Vorsitzender: „Ich denke, Sie wollen sich hier im Gerichtssaal nicht erneut strafbar machen! Es ist müßig, mit Leuten zu diskutieren, die keine Fakten akzeptieren.“

Angeklagte: „Woher wissen Sie es denn?“

Vorsitzender: „Ich muss Ihnen auch nicht beweisen, dass die Erde rund ist.“

Sie ereifert sich über den Lüneburger Auschwitz-Prozess: „Der Gröning ist bearbeitet worden! Deswegen kam man auch nicht an ihn heran und konnte ihm kein Material übergeben. Dass man es nach 70 Jahren nötig hat, einen über 90-Jährigen vor Gericht zu zerren.“

Dann spricht sie darüber, wie viele Millionen Menschen denn nun in Auschwitz umgekommen sind.

Vorsitzender: „Es geht hier doch nicht um die Zahl! Ich habe keine Lust mehr, mit Ihnen Amalia Hinterwäldler vor Gericht zu spielen!“

Sie hält das Buch eines Wissenschaftlers über die Wirkungsweise von Zyklon B hoch und beantragt, den Autoren als Zeugen zu laden. Er werde bestätigen, dass mit Zyklon B keine Menschen getötet werden könnten.

Der Vorsitzende lehnt ihren Beweisantrag ab. Die Angeklagte: „Das hab’ ich mir gedacht, sehen Sie. Sie haben keinen einzigen Beleg!“

Vorsitzender: „Wollen Sie Angaben zu Ihren persönlichen Verhältnissen machen?

„Nein.“

Er verliest ihr Strafregister. Demnach ist Ursula H.-W. seit 2004 mehrfach wegen Volksverhetzung vorbestraft, zuletzt bekam sie 2010 vom Landgericht München 1 sechs Monate auf Bewährung.
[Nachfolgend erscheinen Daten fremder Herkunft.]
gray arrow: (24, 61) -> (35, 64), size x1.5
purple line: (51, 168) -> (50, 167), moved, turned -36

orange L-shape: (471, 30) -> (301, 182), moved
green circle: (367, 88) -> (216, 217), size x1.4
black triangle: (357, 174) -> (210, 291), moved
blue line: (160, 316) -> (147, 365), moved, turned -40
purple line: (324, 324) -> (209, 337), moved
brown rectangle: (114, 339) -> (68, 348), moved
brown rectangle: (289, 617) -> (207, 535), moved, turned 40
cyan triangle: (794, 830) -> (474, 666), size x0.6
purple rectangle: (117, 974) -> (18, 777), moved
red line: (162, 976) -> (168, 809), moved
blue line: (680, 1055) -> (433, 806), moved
Angeklagte: „Ich bin 2004 für die gleiche Sache verurteilt worden, Sie können nicht das Grundgesetz außer Kraft setzen und mich wieder deswegen verurteilen.“

Staatsanwältin: „Wenn Sie wegen Diebstahls verurteilt werden und weiter stehlen, werden Sie auch wieder verurteilt.“

Sie beantragt für die Angeklagte zehn Monate Haft ohne Bewährung.
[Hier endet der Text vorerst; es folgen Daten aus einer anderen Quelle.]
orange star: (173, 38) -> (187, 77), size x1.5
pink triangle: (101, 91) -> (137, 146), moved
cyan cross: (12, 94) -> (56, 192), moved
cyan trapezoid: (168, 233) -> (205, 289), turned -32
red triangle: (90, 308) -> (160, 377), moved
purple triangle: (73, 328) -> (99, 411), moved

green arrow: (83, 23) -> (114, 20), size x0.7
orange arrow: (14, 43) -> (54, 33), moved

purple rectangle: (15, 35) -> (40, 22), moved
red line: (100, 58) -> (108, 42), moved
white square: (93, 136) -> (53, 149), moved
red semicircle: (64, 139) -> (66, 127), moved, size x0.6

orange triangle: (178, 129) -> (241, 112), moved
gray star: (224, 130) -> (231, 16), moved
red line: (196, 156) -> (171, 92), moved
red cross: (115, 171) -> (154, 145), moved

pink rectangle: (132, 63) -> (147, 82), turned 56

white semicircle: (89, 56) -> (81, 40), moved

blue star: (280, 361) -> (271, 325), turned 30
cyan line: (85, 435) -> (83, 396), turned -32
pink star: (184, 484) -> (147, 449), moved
Angeklagte: „Es handelt sich nicht um eine Straftat, sondern um eine Meinung! Ich halte dieses Verfahren nicht für einen normalen Prozess, es hat überhaupt niemand eine Straftat begangen. Ich werde dieses Urteil auf keinen Fall annehmen, ich beantrage Einstellung des Verfahrens.“

Urteil: zehn Monate Haft ohne Bewährung!

Vorsitzender: „Ich finde es bedauerlich, dass eine Frau, die in so hohem Alter noch so eloquent ist, ihre Energie dafür hergibt, so einen haarsträubenden Unsinn zu erzählen. Sie haben mir ja im Vorfeld von ihren vielen Terminen berichtet. Ich weiß nicht, wo Sie auftreten und wer den Mist, den Sie erzählen, überhaupt noch hören will.

Bei Ihnen habe ich die sichere Erwartung, dass Sie es wieder tun werden, darum kann ich Ihnen auch keine Bewährung mehr geben.“

Vor dem Saal wird Ursula H.-W. von ihren Anhängern mit Applaus empfangen.